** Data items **
"""
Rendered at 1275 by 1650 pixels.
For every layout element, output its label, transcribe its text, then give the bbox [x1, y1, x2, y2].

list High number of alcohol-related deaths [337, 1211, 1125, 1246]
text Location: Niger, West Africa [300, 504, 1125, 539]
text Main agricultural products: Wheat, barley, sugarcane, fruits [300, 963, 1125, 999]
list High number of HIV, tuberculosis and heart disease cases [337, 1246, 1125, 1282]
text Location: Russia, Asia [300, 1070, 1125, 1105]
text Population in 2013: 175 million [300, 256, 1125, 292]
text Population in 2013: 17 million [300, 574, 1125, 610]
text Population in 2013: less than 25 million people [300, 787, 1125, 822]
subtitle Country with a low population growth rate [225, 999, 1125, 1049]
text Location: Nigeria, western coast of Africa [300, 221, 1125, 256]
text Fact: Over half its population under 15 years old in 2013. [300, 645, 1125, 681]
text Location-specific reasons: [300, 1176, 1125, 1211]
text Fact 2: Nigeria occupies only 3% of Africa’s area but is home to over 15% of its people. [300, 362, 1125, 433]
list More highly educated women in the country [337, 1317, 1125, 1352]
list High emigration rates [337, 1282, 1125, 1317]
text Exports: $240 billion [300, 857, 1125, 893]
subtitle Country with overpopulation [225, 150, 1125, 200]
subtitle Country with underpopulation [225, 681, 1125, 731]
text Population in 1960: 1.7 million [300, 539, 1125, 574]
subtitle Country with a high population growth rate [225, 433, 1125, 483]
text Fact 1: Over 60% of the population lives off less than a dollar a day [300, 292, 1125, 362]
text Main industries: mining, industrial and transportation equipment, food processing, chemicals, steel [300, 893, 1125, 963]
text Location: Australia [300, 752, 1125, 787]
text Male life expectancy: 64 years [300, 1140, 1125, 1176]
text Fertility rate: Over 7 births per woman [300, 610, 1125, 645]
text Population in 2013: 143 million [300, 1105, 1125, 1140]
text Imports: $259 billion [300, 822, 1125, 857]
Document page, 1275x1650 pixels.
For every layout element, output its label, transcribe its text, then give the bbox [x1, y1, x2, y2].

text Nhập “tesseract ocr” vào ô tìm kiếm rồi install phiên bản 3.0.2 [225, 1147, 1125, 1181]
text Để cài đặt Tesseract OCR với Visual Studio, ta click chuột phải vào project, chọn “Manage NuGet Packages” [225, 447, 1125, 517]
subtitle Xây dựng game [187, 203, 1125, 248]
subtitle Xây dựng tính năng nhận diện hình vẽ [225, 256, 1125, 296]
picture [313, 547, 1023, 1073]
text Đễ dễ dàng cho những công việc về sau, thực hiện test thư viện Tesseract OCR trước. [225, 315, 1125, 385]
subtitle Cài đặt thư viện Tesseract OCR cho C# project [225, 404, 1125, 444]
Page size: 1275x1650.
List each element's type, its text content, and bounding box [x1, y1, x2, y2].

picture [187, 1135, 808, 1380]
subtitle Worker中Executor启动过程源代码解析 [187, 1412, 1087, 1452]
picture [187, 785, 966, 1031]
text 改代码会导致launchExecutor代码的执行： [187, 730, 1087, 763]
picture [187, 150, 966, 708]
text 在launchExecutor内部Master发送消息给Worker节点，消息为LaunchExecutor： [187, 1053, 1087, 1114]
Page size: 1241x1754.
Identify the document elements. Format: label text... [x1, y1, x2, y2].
"""
** Task item **
Going through the entries, return every line holding the word "size".

** Exercise response **
Page size: 1275x1650.
Page size: 1241x1754.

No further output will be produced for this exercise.